2. Information architecture
On this page you can read about how the different components of the Funder Data Platform are connected, their function, and how they enable funders to control data sharing. The figure below outlines an abstraction of these elements. Further information on each element and its' interactions is listed below the figure.
2.1. Main Structure
The Funder Data Platform is built around two main components:
- A PostgreSQL database, and
- A JupyterHub workspace
The database is split into two schemas:
fdp- contains administrative and metadata (e.g. users, organisations, collaboration agreements, and data policies)data- contains the actual research data tables and their associated access views
Data access is always mediated by project-defined views and role-based access, ensuring that data is only shared within clearly defined boundaries.
2.2. Details
2.2.1 Organisations
Organisations are the highest level unit of the Funder Data Platform. All other elements are ultimately connected to an organisation. All organisations in the Funder Data Platform are trusted, official organisations that have signed legally binding terms with the Funder Data Platform, outlining what they can do, and what they can expect from the system.
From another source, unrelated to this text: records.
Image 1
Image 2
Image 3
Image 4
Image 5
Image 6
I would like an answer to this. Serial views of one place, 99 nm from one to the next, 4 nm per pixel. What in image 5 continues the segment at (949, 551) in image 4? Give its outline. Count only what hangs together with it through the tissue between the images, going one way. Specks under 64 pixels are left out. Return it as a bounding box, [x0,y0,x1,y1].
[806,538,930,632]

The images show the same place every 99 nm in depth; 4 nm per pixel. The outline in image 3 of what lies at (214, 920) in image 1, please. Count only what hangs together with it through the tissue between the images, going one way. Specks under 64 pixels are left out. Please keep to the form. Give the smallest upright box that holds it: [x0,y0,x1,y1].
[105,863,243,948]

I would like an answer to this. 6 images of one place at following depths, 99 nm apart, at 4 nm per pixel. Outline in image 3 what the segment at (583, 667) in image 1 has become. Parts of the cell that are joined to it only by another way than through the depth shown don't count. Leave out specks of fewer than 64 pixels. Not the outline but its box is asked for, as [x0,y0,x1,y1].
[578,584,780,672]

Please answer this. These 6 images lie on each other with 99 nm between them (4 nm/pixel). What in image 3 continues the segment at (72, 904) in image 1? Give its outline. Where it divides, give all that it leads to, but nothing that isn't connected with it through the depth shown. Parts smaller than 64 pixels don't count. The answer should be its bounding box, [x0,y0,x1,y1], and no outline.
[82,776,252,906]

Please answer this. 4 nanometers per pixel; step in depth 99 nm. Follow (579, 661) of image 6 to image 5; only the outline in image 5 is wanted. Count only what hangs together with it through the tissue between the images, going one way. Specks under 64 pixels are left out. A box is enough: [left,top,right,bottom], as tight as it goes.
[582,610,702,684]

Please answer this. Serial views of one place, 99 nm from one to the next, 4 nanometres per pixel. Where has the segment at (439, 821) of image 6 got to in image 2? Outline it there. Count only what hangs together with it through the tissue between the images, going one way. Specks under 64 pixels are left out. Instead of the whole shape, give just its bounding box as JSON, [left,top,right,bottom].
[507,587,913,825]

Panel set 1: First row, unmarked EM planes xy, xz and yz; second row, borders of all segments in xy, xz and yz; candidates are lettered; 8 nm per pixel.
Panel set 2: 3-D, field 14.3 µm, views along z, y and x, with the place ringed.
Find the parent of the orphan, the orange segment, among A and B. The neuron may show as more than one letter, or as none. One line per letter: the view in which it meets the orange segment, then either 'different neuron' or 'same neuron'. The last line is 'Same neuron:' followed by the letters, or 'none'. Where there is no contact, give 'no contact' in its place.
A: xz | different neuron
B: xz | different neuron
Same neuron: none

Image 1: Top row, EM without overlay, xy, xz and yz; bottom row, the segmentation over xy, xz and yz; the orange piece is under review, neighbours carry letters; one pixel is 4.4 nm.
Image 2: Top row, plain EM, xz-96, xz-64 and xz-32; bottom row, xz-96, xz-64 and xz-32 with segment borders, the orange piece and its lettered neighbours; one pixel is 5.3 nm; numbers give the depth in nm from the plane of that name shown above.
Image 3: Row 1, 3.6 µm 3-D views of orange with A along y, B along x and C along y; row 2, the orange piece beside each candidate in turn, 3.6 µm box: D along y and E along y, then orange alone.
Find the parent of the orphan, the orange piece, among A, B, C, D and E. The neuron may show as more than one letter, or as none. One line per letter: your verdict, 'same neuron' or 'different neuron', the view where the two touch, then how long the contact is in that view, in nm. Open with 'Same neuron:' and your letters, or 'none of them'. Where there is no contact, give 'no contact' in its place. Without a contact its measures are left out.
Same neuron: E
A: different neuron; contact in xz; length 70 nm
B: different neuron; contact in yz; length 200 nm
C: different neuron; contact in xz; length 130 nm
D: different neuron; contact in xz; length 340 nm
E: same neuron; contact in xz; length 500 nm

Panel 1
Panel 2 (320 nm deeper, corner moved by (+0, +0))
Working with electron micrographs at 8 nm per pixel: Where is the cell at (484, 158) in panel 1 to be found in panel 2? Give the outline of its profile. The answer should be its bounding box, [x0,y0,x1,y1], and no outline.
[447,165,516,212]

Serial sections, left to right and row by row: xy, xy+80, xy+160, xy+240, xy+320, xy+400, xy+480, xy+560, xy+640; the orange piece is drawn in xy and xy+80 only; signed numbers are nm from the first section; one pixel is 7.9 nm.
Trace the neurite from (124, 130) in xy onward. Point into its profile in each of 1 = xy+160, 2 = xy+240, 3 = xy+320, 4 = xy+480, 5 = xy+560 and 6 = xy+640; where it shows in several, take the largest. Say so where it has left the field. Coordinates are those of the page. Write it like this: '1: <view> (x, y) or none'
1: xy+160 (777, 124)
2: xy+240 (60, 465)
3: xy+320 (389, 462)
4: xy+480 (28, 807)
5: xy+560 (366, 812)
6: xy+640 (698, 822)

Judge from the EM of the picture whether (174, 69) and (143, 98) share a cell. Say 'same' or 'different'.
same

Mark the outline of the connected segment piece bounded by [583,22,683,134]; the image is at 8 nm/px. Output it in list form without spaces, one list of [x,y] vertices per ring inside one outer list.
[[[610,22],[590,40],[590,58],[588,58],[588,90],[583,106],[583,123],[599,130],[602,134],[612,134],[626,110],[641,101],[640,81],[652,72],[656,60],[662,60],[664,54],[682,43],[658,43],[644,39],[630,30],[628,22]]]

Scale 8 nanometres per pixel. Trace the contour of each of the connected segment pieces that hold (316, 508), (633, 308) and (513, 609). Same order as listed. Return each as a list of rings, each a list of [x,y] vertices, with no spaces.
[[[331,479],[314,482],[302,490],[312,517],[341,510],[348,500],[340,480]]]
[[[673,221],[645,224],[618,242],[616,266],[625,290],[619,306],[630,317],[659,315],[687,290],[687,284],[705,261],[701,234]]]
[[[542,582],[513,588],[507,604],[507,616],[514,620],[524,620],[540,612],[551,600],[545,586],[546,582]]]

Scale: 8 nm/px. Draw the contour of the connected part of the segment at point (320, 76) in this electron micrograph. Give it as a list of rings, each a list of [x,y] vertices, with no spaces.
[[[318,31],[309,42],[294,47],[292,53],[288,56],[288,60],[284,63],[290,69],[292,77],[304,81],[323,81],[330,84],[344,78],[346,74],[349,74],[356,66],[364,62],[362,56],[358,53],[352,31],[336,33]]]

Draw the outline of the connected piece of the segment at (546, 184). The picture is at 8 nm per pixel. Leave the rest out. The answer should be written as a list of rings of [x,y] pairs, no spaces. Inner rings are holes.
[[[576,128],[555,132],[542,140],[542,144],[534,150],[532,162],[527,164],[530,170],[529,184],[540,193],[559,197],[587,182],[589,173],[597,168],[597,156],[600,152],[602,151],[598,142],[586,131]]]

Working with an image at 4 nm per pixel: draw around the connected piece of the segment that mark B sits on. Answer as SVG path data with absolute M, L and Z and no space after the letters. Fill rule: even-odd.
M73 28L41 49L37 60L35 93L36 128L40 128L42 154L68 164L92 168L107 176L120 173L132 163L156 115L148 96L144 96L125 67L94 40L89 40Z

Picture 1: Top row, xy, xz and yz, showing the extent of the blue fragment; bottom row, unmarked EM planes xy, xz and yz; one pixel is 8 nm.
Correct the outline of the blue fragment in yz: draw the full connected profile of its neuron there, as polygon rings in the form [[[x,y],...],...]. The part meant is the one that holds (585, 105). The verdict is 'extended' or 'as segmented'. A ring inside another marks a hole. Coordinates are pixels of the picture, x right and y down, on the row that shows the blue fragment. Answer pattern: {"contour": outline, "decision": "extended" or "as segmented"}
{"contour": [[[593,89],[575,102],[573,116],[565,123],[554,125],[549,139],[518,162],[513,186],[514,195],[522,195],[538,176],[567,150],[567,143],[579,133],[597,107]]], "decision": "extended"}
Organisations are typically either research funding organisations or research producing organisations, such as universities. All organisations must have at least one administrator to maintain their users and stay connected to the FDP administrators.
2.2.2 Users
All users in the Funder Data Platform are members of an organisation (and only one). Users can either be regular members or organisation administrators. All users can create projects and data sets, but only administrators can invite new users into their organisation.
2.2.3 Data sets
Data sets are an abstract entity that do not actually contain data - rather they describe one or more data tables, what these tables contain and how they can be accessed. Some of these descriptions are formal machine definitions that regulate access, while others are human readable descriptions that allow users to understand the characteristics of the linked data.
Populating data sets with data tables is currently done in collaboration with the FDP team in a rather handheld process, in order to ensure correct formatting and access regulation, and also shifting some of the work out of the hands of the organisations.
2.2.4 Projects
Projects can in many ways be seen as the working directories of users - this is where data sets can be shared, and access granted to specific data views (see below). This is also where researchers and funders agree on the terms of their collaboration. We are very flexible with these terms - you can work with a common collaboration agreement for all parties in a project, or you can define bilateral agreements outside of the Funder Data Platform, and simply refer to this in your project definition.
2.2.5 Project members
Project owners are able to set different per-project user roles (which are different from the organisational roles described above). These roles allow project members different actions:
- Project owners - are able to invite new users to the project, approve/reject project membership applications, modify user roles, attach datasets they have created or belong to their organisation, access the workspace folder and any granted data views.
- Investigators - can do the same as project owners, member-related actions (inviting, changing roles etc.).
- Org - can attach datasets they have created or belong to their organisations, and grant/revoke access to views.
- Members - can not do anything in the project. This is a temporary role until a project owner assigns the correct role for a member.
2.2.6 Data tables
Data tables contain the data that users and organisations supply. They can not be generated or created by the users, but are created by the FDP administrators, upon request. Users can make data available through their own systems (if in place) or through a secure file upload system offered by the FDP administrators. We create the tables as supplied, with some optimisation and sanitation, to ensure data are imported consistently and correctly, with appropriate data types.
Noone except for the administrators can access data tables directly, meaning they are unaffected by any user operations and maintain integrity, regardless of how many projects they are attached to.
2.2.7 Data views
Access to reading data in data tables is delegated through views. A "view" is a technical SQL term for a way of defining what data can be read in a given table. In other words: a data table can have multiple associated views that each expose specific columns, or only make available slices of observations - maybe one project only requires grant amounts, while another needs names of applicants; views allow us to only make relevant data available on a per-project basis.
Views also allow us to join tables before making their data available. If a funder has tables with applicants, grants, and publications, all linked through a grant ID, we can join these tables into one, and let users read the combined data.
2.2.8 JupyterHub
In the JupyterHub workspace, users have access to python notebooks which can be used to read and analyse available data. We set project-specific access keys for data sets, that allows users to read the associated views into their analysis, but without the key, any attempt at reading the data in a view gives an empty result.
All users have a personal work folder ("your workspace") and a folder per project, which is shared between all project owners and investigators. Other project members do not have access to this folder, which also means "Org" members are not able to see data of other members (only their own).